- [Required work]:
Throughout the material, count the lines with the word "production" in them, and answer with only the figure.

- [Source data]:
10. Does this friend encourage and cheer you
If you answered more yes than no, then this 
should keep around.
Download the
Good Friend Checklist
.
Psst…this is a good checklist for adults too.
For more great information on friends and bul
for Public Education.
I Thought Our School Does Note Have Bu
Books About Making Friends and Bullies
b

* * *

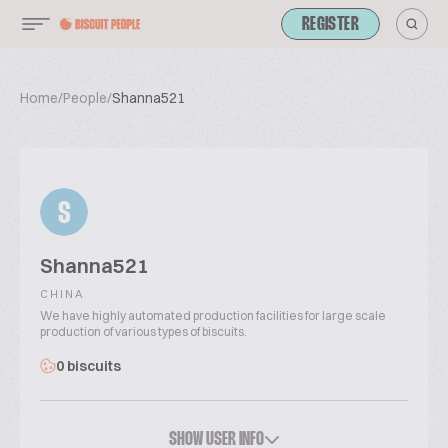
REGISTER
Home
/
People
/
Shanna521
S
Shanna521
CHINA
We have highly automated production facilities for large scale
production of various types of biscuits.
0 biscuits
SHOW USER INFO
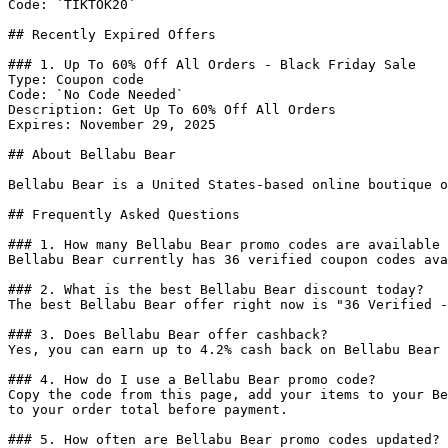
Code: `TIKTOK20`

- [Solved exercise]:
2